--- Provided records ---

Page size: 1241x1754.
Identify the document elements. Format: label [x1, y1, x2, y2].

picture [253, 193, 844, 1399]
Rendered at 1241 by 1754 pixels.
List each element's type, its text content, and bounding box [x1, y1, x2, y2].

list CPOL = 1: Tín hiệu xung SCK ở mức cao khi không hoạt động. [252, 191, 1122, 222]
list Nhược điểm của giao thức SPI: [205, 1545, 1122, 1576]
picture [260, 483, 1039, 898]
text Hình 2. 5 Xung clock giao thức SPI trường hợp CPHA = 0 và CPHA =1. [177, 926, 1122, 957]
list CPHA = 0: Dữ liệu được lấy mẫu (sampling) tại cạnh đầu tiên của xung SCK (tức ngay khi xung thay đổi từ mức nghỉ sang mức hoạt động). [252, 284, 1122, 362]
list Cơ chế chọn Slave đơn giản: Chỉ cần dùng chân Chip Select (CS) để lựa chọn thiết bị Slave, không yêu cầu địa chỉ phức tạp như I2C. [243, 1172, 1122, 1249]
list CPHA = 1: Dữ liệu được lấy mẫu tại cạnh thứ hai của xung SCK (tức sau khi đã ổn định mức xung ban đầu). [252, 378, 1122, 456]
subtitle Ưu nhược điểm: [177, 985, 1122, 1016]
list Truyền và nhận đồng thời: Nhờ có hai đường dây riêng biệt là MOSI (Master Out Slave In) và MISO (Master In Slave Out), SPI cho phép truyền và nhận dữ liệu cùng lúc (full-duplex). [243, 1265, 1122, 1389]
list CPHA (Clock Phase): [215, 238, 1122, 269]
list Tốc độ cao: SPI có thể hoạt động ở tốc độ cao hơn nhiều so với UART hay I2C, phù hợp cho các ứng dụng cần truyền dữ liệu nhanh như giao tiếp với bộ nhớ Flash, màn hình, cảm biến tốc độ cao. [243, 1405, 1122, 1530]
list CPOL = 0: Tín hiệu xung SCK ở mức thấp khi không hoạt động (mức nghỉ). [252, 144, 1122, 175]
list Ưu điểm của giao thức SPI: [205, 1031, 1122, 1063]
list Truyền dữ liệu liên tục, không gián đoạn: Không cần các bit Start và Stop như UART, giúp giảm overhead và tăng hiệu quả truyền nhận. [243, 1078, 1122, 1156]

---

For this exercise, restate each of the entries without any deviation.

Page size: 1241x1754.
Identify the document elements. Format: label [x1, y1, x2, y2].

picture [253, 193, 844, 1399]
Rendered at 1241 by 1754 pixels.
List each element's type, its text content, and bounding box [x1, y1, x2, y2].

list CPOL = 1: Tín hiệu xung SCK ở mức cao khi không hoạt động. [252, 191, 1122, 222]
list Nhược điểm của giao thức SPI: [205, 1545, 1122, 1576]
picture [260, 483, 1039, 898]
text Hình 2. 5 Xung clock giao thức SPI trường hợp CPHA = 0 và CPHA =1. [177, 926, 1122, 957]
list CPHA = 0: Dữ liệu được lấy mẫu (sampling) tại cạnh đầu tiên của xung SCK (tức ngay khi xung thay đổi từ mức nghỉ sang mức hoạt động). [252, 284, 1122, 362]
list Cơ chế chọn Slave đơn giản: Chỉ cần dùng chân Chip Select (CS) để lựa chọn thiết bị Slave, không yêu cầu địa chỉ phức tạp như I2C. [243, 1172, 1122, 1249]
list CPHA = 1: Dữ liệu được lấy mẫu tại cạnh thứ hai của xung SCK (tức sau khi đã ổn định mức xung ban đầu). [252, 378, 1122, 456]
subtitle Ưu nhược điểm: [177, 985, 1122, 1016]
list Truyền và nhận đồng thời: Nhờ có hai đường dây riêng biệt là MOSI (Master Out Slave In) và MISO (Master In Slave Out), SPI cho phép truyền và nhận dữ liệu cùng lúc (full-duplex). [243, 1265, 1122, 1389]
list CPHA (Clock Phase): [215, 238, 1122, 269]
list Tốc độ cao: SPI có thể hoạt động ở tốc độ cao hơn nhiều so với UART hay I2C, phù hợp cho các ứng dụng cần truyền dữ liệu nhanh như giao tiếp với bộ nhớ Flash, màn hình, cảm biến tốc độ cao. [243, 1405, 1122, 1530]
list CPOL = 0: Tín hiệu xung SCK ở mức thấp khi không hoạt động (mức nghỉ). [252, 144, 1122, 175]
list Ưu điểm của giao thức SPI: [205, 1031, 1122, 1063]
list Truyền dữ liệu liên tục, không gián đoạn: Không cần các bit Start và Stop như UART, giúp giảm overhead và tăng hiệu quả truyền nhận. [243, 1078, 1122, 1156]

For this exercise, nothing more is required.